Nancy Pelosi, then-Speaker of the House, who successfully shepherded the legislation through the House of Representatives, without a single GOP vote and despite some opposition from pro-life Democrats, stated in a press conference after the Gruber controversy, "So I don't know who he is. He didn't help write our bill", a comment PolitiFact described as "inaccurate".

====Congressional hearing====
In the wake of the controversy, Jonathan Gruber was called to testify before members of United States Congress. He gave testimony on December 9, 2014, in which he apologized for his remarks, which he called "glib, thoughtless, and sometimes downright insulting". The Wall Street Journal, in an editorial, called Gruber's apology unpersuasive, saying that "his response to substantive questions suggested that he is mainly sorry for getting caught on tape".

====Effect on Vermont single-payer plan====
On December 17, 2014, Vermont Governor Peter Shumlin cancelled the Vermont health care reform plan, on which Gruber had served as a consultant. Although budgetary concerns were cited as the reason for the cancellation, some called Gruber's involvement with the plan a factor as well.

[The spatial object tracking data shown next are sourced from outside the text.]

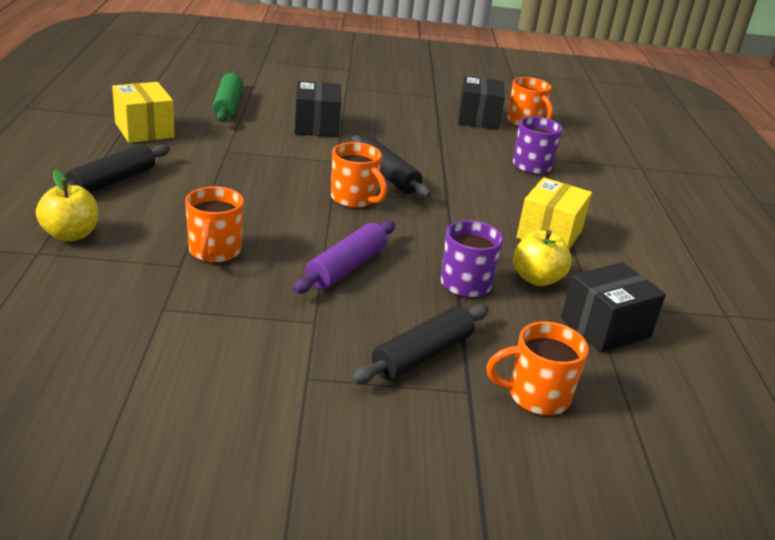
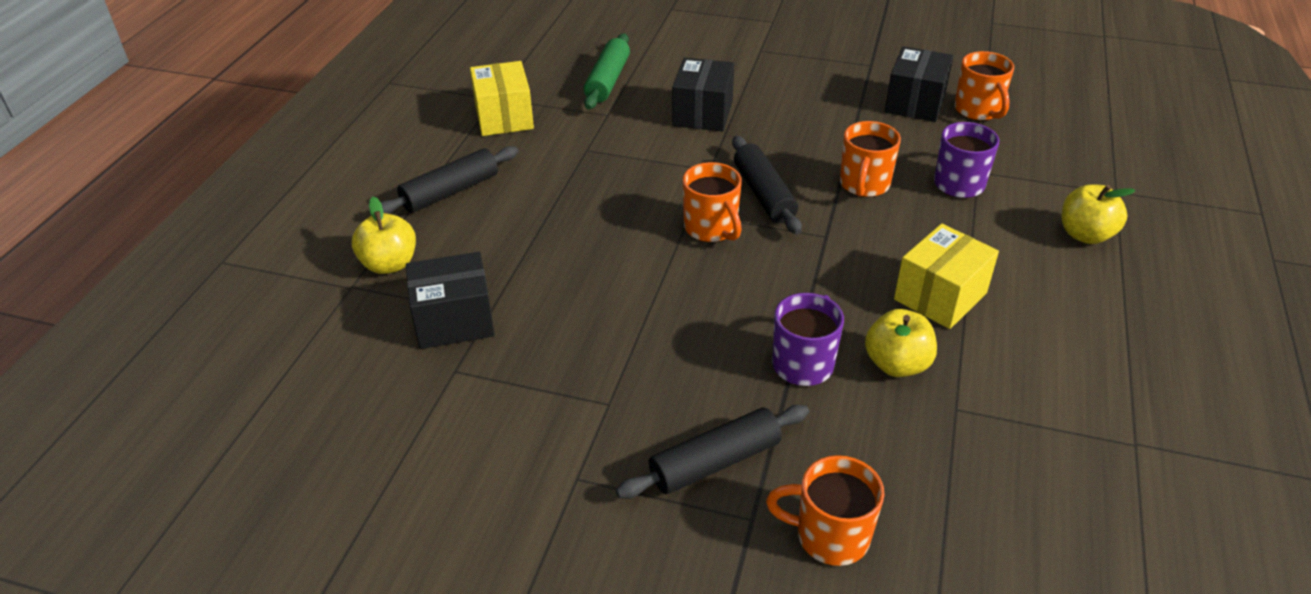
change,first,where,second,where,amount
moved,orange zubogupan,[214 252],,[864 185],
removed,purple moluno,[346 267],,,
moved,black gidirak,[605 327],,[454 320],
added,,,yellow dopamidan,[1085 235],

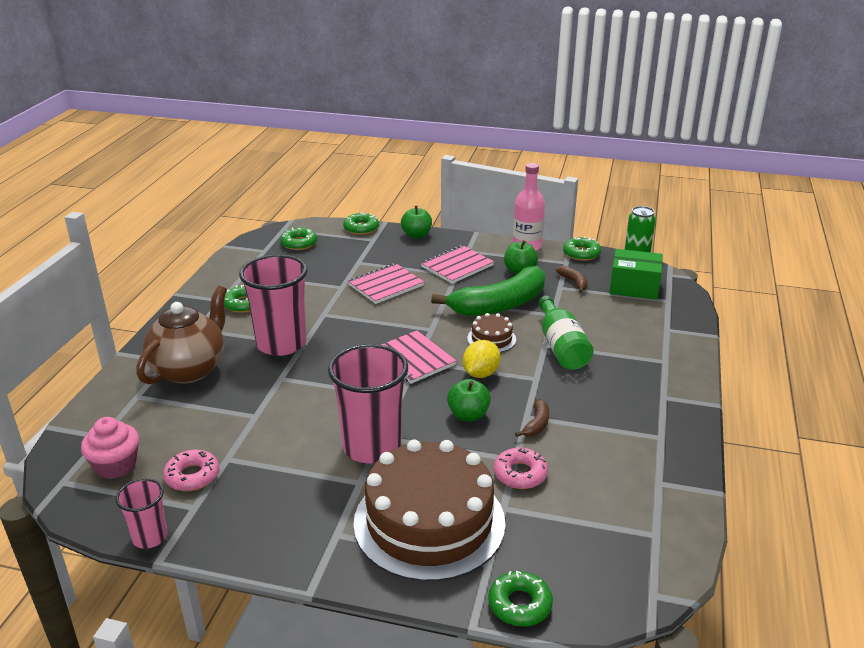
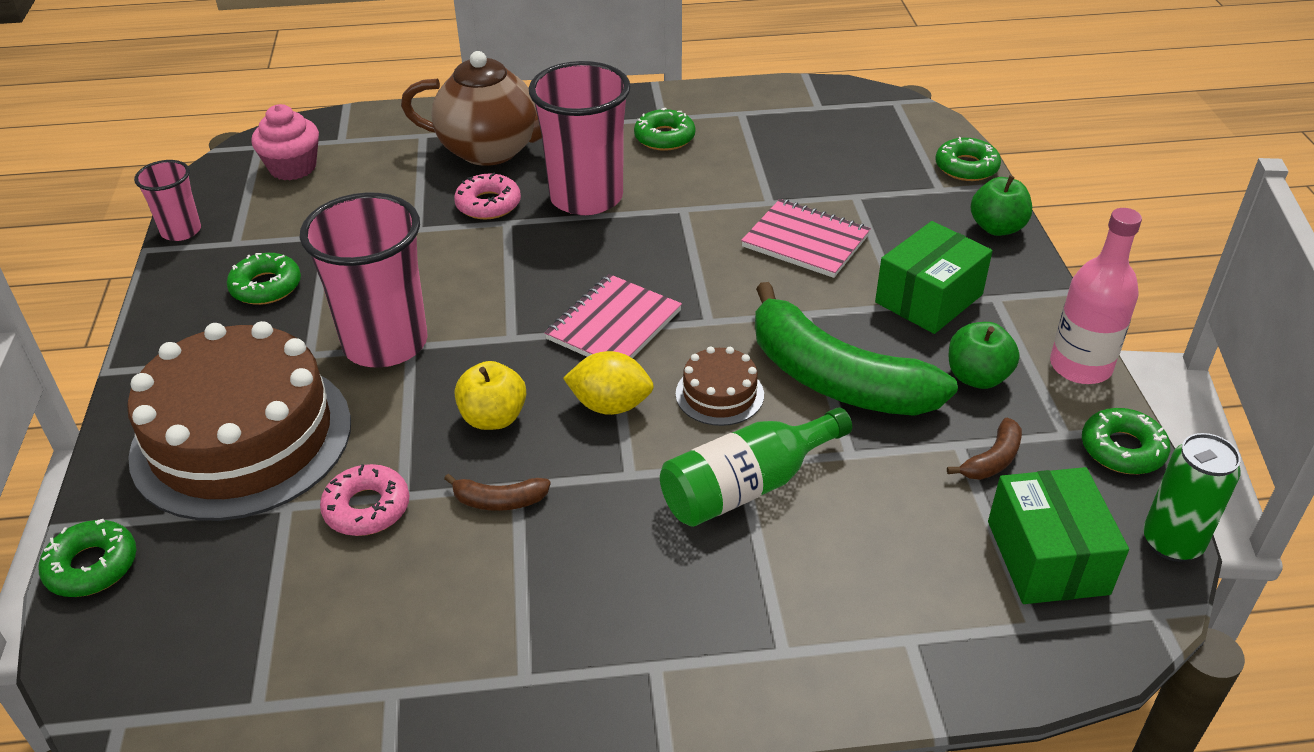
change,first,where,second,where,amount
moved,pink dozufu,[192 476],,[488 204],
moved,green dozufu,[299 243],,[266 286],
replaced,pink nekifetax,[457 266],green gidirak,[929 298],
recoloured,green dopamidan,[468 415],yellow dopamidan,[493 418],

According to VPR, Vermont state auditor Doug Hoffer is auditing Gruber's contracts for Vermont health care reform, which Gruber "helped Vermont design".

===Extent of contributions===
The extent of Gruber's contributions to both Massachusetts and federal health care reform has been the source of significant controversy. In 2014, the Obama administration claimed that Gruber did not have a major role in creating the ACA.

According to emails released by the U.S. House Oversight Committee to The Wall Street Journal, Gruber met and consulted with various Obama administration officials in charge of writing and developing the law, including Peter Orszag, who was director of the Office of Management and Budget (OMB), Jason Furman, an economic adviser to the president, Ezekiel Emanuel, who was then a special adviser for health policy at OMB, Jeanne Lambrew, a top Obama administration health adviser who worked at HHS and the White House, and Lawrence Summers, then a top economic adviser in the administration. In July 2009, he was invited to meet personally with Obama.

During his December 2014 congressional hearing, in both his written and oral testimony, Gruber downplayed his own influence on the Massachusetts and national health care plans, stating: "I did not draft Governor Romney's health care plan, and I was not the 'architect' of President Obama's health care plan." The newspaper The Hill called this a contradiction of various statements that Gruber had previously made, claiming that at "numerous speeches, lectures and TV interviews in the past four years, Gruber has been introduced as the 'architect' of the Massachusetts law and/or Obamacare".